#### 頁面節選:
荒誕的現實和現實的荒誕——兩部新片亂評
最近兩部電影佔據了娛樂版頭條
李安的《比利·林恩的中場戰事》和馮小剛的《我不是潘金蓮》
這兩部電影就題材和手法來說,其實是八杆子打不著的。然而有一種元素讓我把它們聯(ying4)系(bai1)到了一起:荒誕。
《比利·林恩的中場戰事》這部電影的口碑,在中美都呈現兩極分化,似乎在美國更慘一些。
美國人在看戰爭類型的劇情片時,是有特定期許的,或者是反戰,或者是愛國主義。
當然,也有人從這部影片中看出了反戰的態度,然而在我看來,李安根本沒有想通過這本電影宣揚某種特定的觀點。李安在這部戲中,給我一種印象,他是手持手術刀的低眉菩薩,一刀下去,肉色淋漓,他卻不悲不喜,更不冷酷,只是慈悲的讓我們看自己皮肉下的妄。

#### 工作任務:
接著上面這篇評兩部新片的影評,從最後一句之後往下續寫。

#### 已存資料:
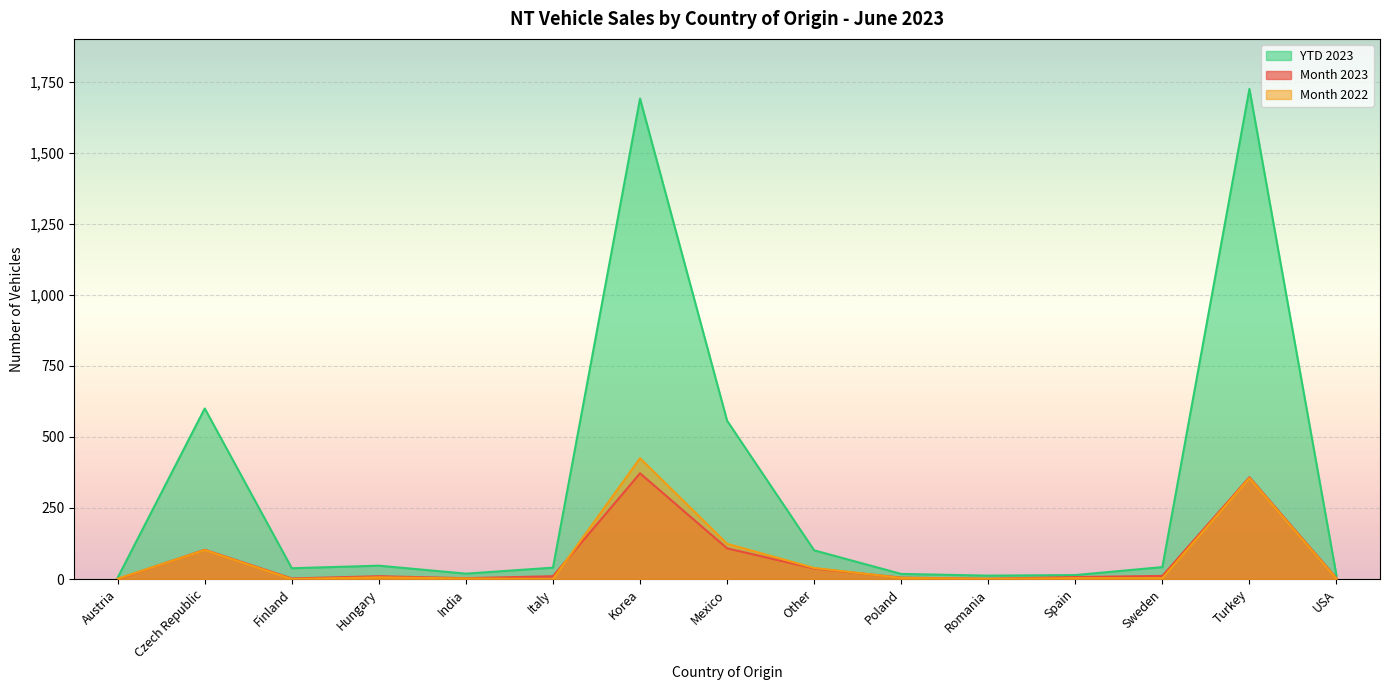

How many lines are shown in the chart?

3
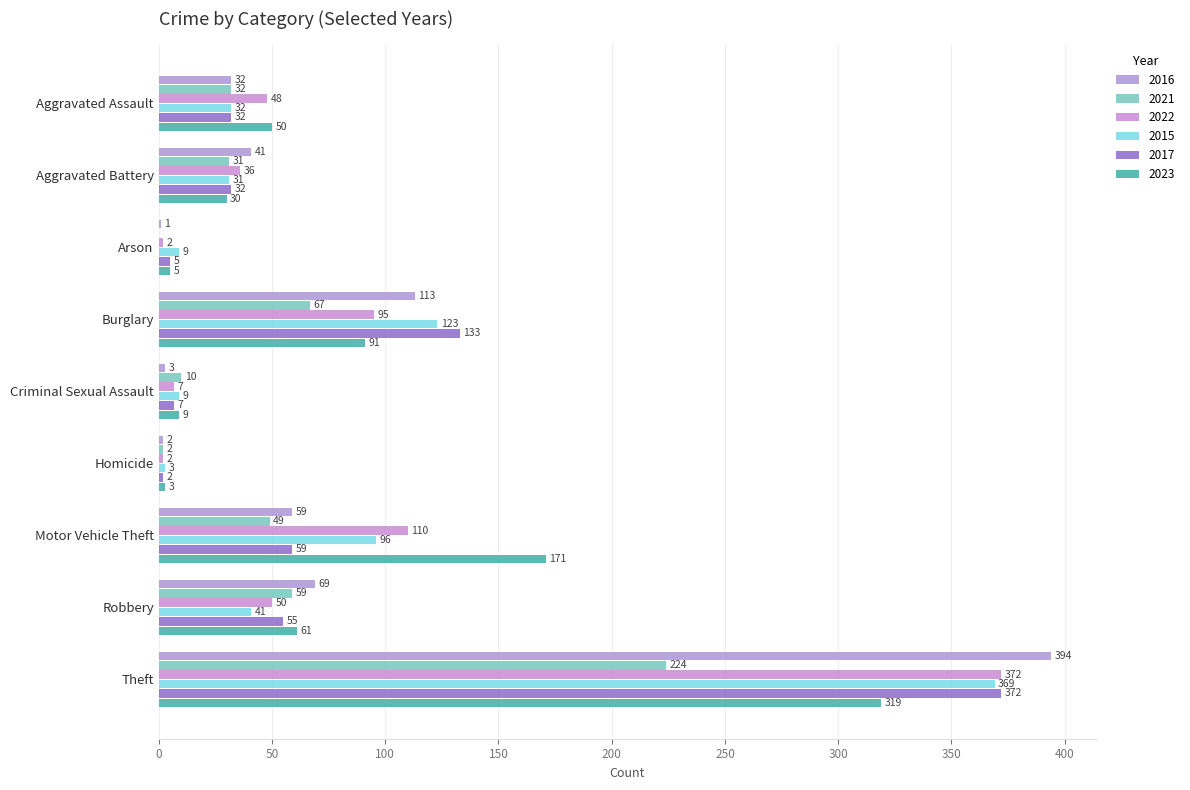

What is the difference between the 2023 values at Robbery and Criminal Sexual Assault?

52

#### 本題答案:
所以,帶著看「反戰片」的心態來觀看《中場戰事》的觀眾,或許註定是會失望的。即便這部電影揭示了戰爭本身的荒誕,但戰爭以外的世界,同樣被描繪得如此荒誕。它在一個戰爭「客觀存在」的世界裡,講述了一個真切生活在戰爭中的人,他在我們安逸的生活圈裡沒有立錐之地,在戰火中找到自己的價值。他最終選擇了回到戰場,不是屈從國家意志,不是出於個人理想,甚至不是出於兄弟情誼:而是因為戰場是唯一一個他的容身之處,沒有複雜喧嘩的主流社會,沒有輕率的judge,沒有紙上談兵的激情,只有以生命為賭注的全情投入。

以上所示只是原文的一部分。